El 8 de agosto de 1979, serían aproximadamente las 2:00 horas de aquella madrugada, el reportero Jesús Martínez del Castillo se encontraba escribiendo material informativo para Extra, diario del mediodía.
Estaba solo en la sala de redacción. De pronto se escucharon unos disparos en la calle, salió curioso a ver de qué se trataba, y casi en seguida salió también el fotógrafo Juan García Olvera.
Ambos vieron un automóvil Chevelle, color azul, último modelo, tripulado por uno de dos jóvenes visiblemente ebrios o drogados, que disparaban en contra de las luminarias públicas del bulevar Venustiano Carranza.
Ambos reporteros en una camioneta siguieron a los supuestos “vándalos”, quienes se internaron en una casa de la privada Los Ángeles, por la calle Xicoténcatl, casi a la altura de la calle Viesca.
Dieron aviso a la policía y se “posesionaron” de la privada, donde estuvieron esperando bastante rato, hasta que por fin llegaron tres agentes de la Judicial del Estado; llamaron a la puerta y se identificaron como policías, exhortando a sus ocupantes a salir con las manos en alto.
Uno de los tipos gritó que no fueran a disparar, pues iba a salir con un niño pequeño.

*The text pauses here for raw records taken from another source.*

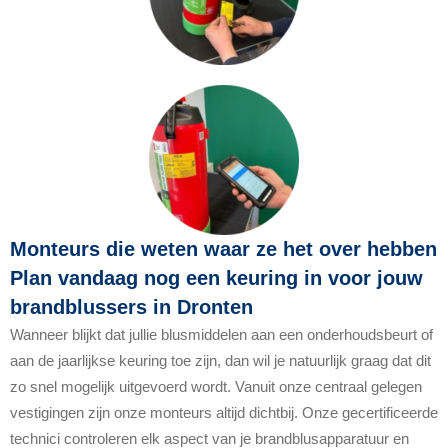
Monteurs die weten waar ze het over hebben
Plan vandaag nog een keuring in voor jouw
brandblussers in Dronten
Wanneer blijkt dat jullie blusmiddelen aan een onderhoudsbeurt of
aan de jaarlijkse keuring toe zijn, dan wil je natuurlijk graag dat dit
zo snel mogelijk uitgevoerd wordt. Vanuit onze centraal gelegen
vestigingen zijn onze monteurs altijd dichtbij. Onze gecertificeerde
technici controleren elk aspect van je brandblusapparatuur en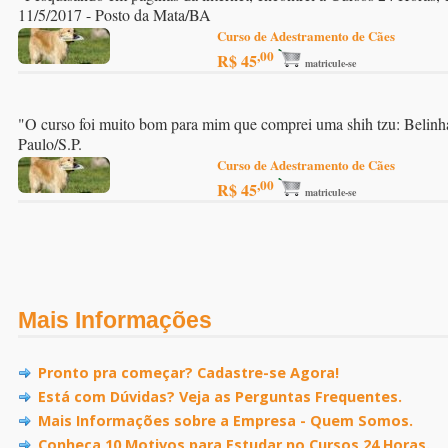
11/5/2017 - Posto da Mata/BA
Curso de Adestramento de Cães
,00
R$ 45
matricule-se
"
O curso foi muito bom para mim que comprei uma shih tzu: Belinha.
Paulo/S.P.
Curso de Adestramento de Cães
,00
R$ 45
matricule-se
Mais Informações
Pronto pra começar? Cadastre-se Agora!
Está com Dúvidas? Veja as Perguntas Frequentes.
Mais Informações sobre a Empresa - Quem Somos.
Conheça 10 Motivos para Estudar no Cursos 24 Horas.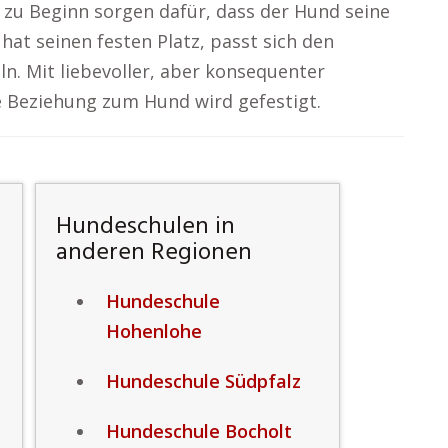
zu Beginn sorgen dafür, dass der Hund seine
at seinen festen Platz, passt sich den
ln. Mit liebevoller, aber konsequenter
e Beziehung zum Hund wird gefestigt.
Hundeschulen in
anderen Regionen
Hundeschule
Hohenlohe
Hundeschule Südpfalz
Hundeschule Bocholt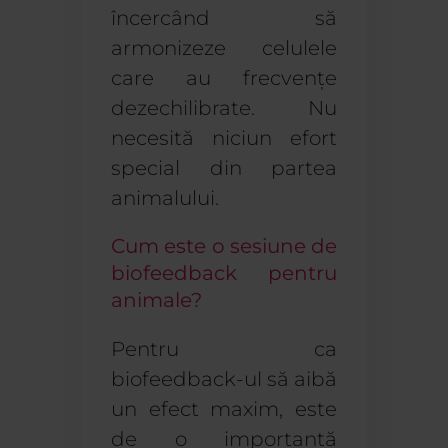
încercând să
armonizeze celulele
care au frecvențe
dezechilibrate. Nu
necesită niciun efort
special din partea
animalului.
Cum este o sesiune de
biofeedback pentru
animale?
Pentru ca
biofeedback-ul să aibă
un efect maxim, este
de o importanță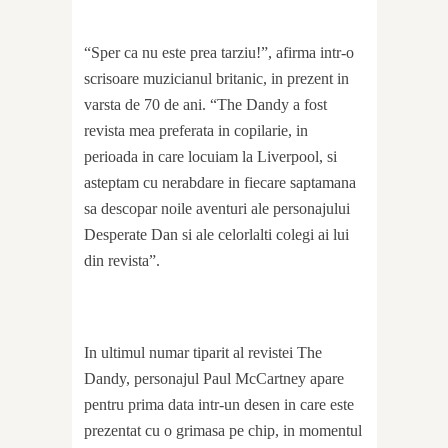
“Sper ca nu este prea tarziu!”, afirma intr-o
scrisoare muzicianul britanic, in prezent in
varsta de 70 de ani. “The Dandy a fost
revista mea preferata in copilarie, in
perioada in care locuiam la Liverpool, si
asteptam cu nerabdare in fiecare saptamana
sa descopar noile aventuri ale personajului
Desperate Dan si ale celorlalti colegi ai lui
din revista”.
In ultimul numar tiparit al revistei The
Dandy, personajul Paul McCartney apare
pentru prima data intr-un desen in care este
prezentat cu o grimasa pe chip, in momentul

A partir de aquel instante los hechos se hicieron dramáticos. De pronto aquel sujeto abrió fuego a “boca de jarro” en contra de los agentes policiacos, logrando hacer blanco en los tres. Uno de los agentes murió minutos después y los otros dos fueron llevados graves a un hospital. El sujeto que, simulando cargar un niño cubierto con una sábana, llevaba un rifle denominado AK-47
Llegaron refuerzos integrados por judiciales y preventivos y hubo momentos en que aquello se convirtió en un campo de batalla, pero luego cesaron los disparos de parte de los policías por una poderosa razón: se les agotaron las balas.
Nadie tomaba iniciativa alguna, ni siquiera para recoger al agente Jesús Cortés, que se desangraba irremediablemente y agonizaba bajo un vehículo hasta donde se arrastró en su afán de protegerse.
Allí murió abandonado por sus cobardes compañeros; ninguno tuvo los arrestos suficientes para ir a recogerlo y llevarlo a que recibiera atención médica. Los residentes en aquella casa disparaban andanadas de balas y, entonces, todo mundo corría a refugiarse detrás de las esquinas.
Desde hacía varias semanas vivían allí aquellos jóvenes, acompañados por dos mujeres guapas, también muy jóvenes.
Los policías no sabían qué hacer, los jefes andaban apretándose las manos de impotencia. Llegaron armas de grueso calibre del centro penitenciario local y, con ellas, controlaron la escena. Un delincuente murió al instante y el otro quedó gravemente herido e internado en el Hospital Universitario donde, una semana después, falleció sospechosamente.
Cuando entraron los judiciales a la casa, parte de ellos se dedicaron a registrar los guardarropas; hallaron fajos de billetes de diferentes denominaciones, algunos estaban quemados, pero los policías se guardaron únicamente los billetes en buen estado. También allanaron una de las viviendas de al lado y de allí sustrajeron un lote de monedas antiguas y joyas. Afuera de la casa donde vivían los asaltantes semejaba una romería; se había reunido una multitud de curiosos. Aquel 8 de agosto de 1979, los reporteros Juan García Olvera y Jesús Martínez del Castillo condujeron a la policía a la guardia de peligrosos asaltabancos que operaban en varios puntos del país, no simples “niños bien”, como se habían imaginado.
En Guadalajara se detuvo al abogado Carlos Villalobos, a un hermano de uno de los asaltabancos, y a dos sujetos más, el primero acusado de cómplice y los otros como encubridores.
Se supo que el maleante herido mejoraba satisfactoriamente, pero fue martirizado por algunos policías judiciales, quienes tal vez le causaron la muerto.